━━━ EXTRACTED TEXT
PRAJWALA

Prajwala is an anti-trafficking organization working for the welfare of women and children who are victims of commercial sexual exploitation. As prostitution is a form of sexual slavery, Prajwala believes in preventing women and children from entering this trade. Prajwala works with the conviction that, to break the walls of learnt helplessness that a victim of sexual exploitation develops, a multi pronged approach is necessary.
Mar 3, 2015

Cinema For Change

The film went all over the place
The film went all over the place

Cinema For Change

Prajwala is taken one more leap in sensitizing the public about sex trafficking and its damages. A feature film made in a format which is easy for mass viewing is the organization latest weapon for awakening the masses to this organized crime.

“Naa Bangaaru Talli”( My Dearest Daughter) a feature film in telugu made waves before it reached the theaters. With five international awards in various International Festivals and with 3 National Awards the film was creating history of sorts before it reached the masses through the theaters. In the telugu film industry it was the first time that a telugu film had got 3 awards for the same film in the last 25 years.
━━━━━━
Continue the article about Prajwala and its film "Naa Bangaaru Talli," starting after its last sentence.
━━━ DATA LINES
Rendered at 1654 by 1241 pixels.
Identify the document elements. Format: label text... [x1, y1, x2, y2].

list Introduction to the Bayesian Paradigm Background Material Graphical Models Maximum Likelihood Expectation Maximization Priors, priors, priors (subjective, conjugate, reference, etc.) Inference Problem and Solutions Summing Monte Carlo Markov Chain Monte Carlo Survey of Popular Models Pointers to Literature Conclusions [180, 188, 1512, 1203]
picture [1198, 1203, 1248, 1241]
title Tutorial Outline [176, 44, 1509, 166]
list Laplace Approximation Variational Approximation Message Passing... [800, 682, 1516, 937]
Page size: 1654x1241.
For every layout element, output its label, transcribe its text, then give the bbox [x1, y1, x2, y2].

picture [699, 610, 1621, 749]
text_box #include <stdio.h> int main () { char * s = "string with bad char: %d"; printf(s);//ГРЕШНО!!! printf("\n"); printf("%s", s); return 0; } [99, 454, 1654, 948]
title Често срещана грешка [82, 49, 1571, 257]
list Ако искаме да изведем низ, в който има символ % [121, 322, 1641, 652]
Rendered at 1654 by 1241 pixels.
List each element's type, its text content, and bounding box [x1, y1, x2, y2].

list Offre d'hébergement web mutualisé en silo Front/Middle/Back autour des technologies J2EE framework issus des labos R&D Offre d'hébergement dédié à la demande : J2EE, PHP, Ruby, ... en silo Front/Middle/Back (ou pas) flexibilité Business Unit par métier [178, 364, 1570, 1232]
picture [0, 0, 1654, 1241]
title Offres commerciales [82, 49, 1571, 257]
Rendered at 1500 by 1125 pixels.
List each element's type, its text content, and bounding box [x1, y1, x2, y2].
━━━━━━
_ANSWER TO THE PROBLEM_
With a lot of struggle, but ultimately people’ power triumphed as Naa Bangaaru Talli became the first telugu film to reach the theaters(distributed) by crowd-funding.

The film ran for over 6 weeks with great public response. Due to financial constraints the film showed only in limited theaters, but the impact for the same was 100%.

The film is based on a true story of sex trafficking and is about a middle class father and daughter who are caught in the vicious trap of this organized crime.

Nov 28, 2014

MALE DEMAND-CAN WE COUNTER IT?

Participants signing Petition against the Demand!
Participants signing Petition against the Demand!

In India there is a huge disparity in data about an exact number of women and children in commercial sexual exploitation due to the variations and modus operandi of sex trade. In 2009 the Ministry of Women and Child Development, Government of India predicted an approximate of 3 million of which 40 percent are children. According to the National Crime Records Bureau (NCRB) nearly 1,80,000 children and more than 1,50,000 women were reported ‘missing’ of which one-third still remains untraced during the period 2008-2011. A startling fact is that 64% of the total children who remains untraced are minors. The numbers above is really upsetting when it crosses anyone’s mind that if there are 2-8 million women/children in sex trade demanded by a minimum of 10 customers a day, then the total number of service demanding men in a single day will be 20-80 million. And what is the state of mind of the men who only demands children? Is it because the children’s has poor understanding of sexuality and sex that can be easily exploited? Or is it the stumpy self-confidence of the men when he has sex with an adult?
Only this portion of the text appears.